As far as I know most of the big/news-worthy layoffs have not been of Clojure developers. So little direct impact there. In terms of indirect impact, here are some possibilities: • Some of the laid off developers may decide to learn Clojure / join the community • Some of the laid off developers may go and start startups which use Clojure • Some junior developers will stop trying to get hired by these Big Tech companies (which often require mainstream programming languages) and find a good Clojure company to join instead.

kennytilton13:11:56

Agree with @UJVEQPAKS, directly not much. This is the upside of being an obscure niche populated by True Believers(tm). Indirectly, I see the noise this asteroid strike makes will wipe out the idea that "Hey, I can go to code camp and make $$$" and that crowd will leave tech, and do so faster than these tech giants shed staff. Not sure what that means for Clojure. Code camps may struggle.
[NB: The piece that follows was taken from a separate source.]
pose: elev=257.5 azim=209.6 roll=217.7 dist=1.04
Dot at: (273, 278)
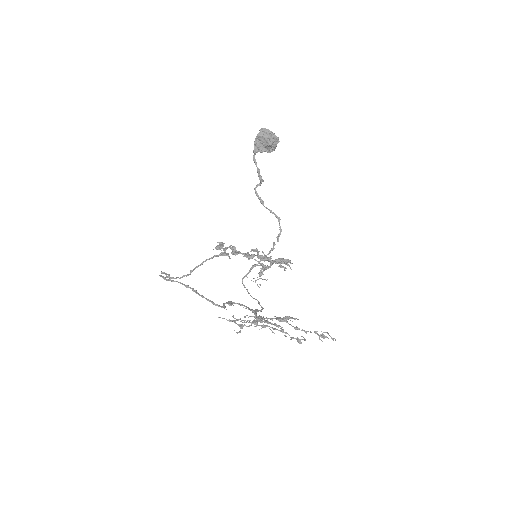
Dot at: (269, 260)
Agreed also the best developers will be the most likely to appreciate Clojure and come explore, especially with money in the bank and (guessing) decent severance terms including down time to explore/recharge. Overall, 🤷.

kennytilton13:11:18

Ps. Jobs steady at 500 for third month straight. Old normal was 800. https://kennytilton.github.io/whoishiring/

Martynas Maciulevičius13:11:16

Could we have a graph of these job counts for each technology on a by-month basis? This would be somewhat of a proof what has changed and how much :thinking_face:

kennytilton15:11:57

Well, left as an exercise... HTML scrapes of AskHN going back three years are here: https://github.com/kennytilton/kennytilton.github.io/tree/master/whoishiring/files The app was originally done in JS, but a CLJS port was done, and the code that parses the HTML is here: https://github.com/kennytilton/matrix/blob/main/cljc/whoshiring/src/whoshiring/job_parse.cljs

enn15:11:21

Big tech salaries pushed up pay across the industry; I think that's done for a bit. I don't think the Clojure world is immune to layoffs. Many/most Clojure shops are VC-funded and are facing the same funding worries as other startups.

seancorfield18:11:14

I'm hoping that it will tamp down salary expectations in the Bay Area at least -- Big Tech has made it a ridiculously "hot" market here and it has made it almost impossible for smaller companies to hire local people because they just can't compete with the stupid money that Big Tech offers (and, of course, the period of high salaries we've had has also pushed the cost of living up for everyone since Big Tech employees can afford higher prices so there's nothing pressuring shops/landlords/etc to keep prices reasonable). I've lived here since '99 -- through the massive bubble bursting shortly after -- and there was a very pleasant "reset effect" for several years after that. Everyone's been predicting the current bubble will burst "soon" for years (articles back in 2015 were saying "This can't last!" and that message has just gotten louder since then). (I love living in the Bay Area but I detest Silicon Valley and the whole VC culture around startups/unicorns and Big Tech!)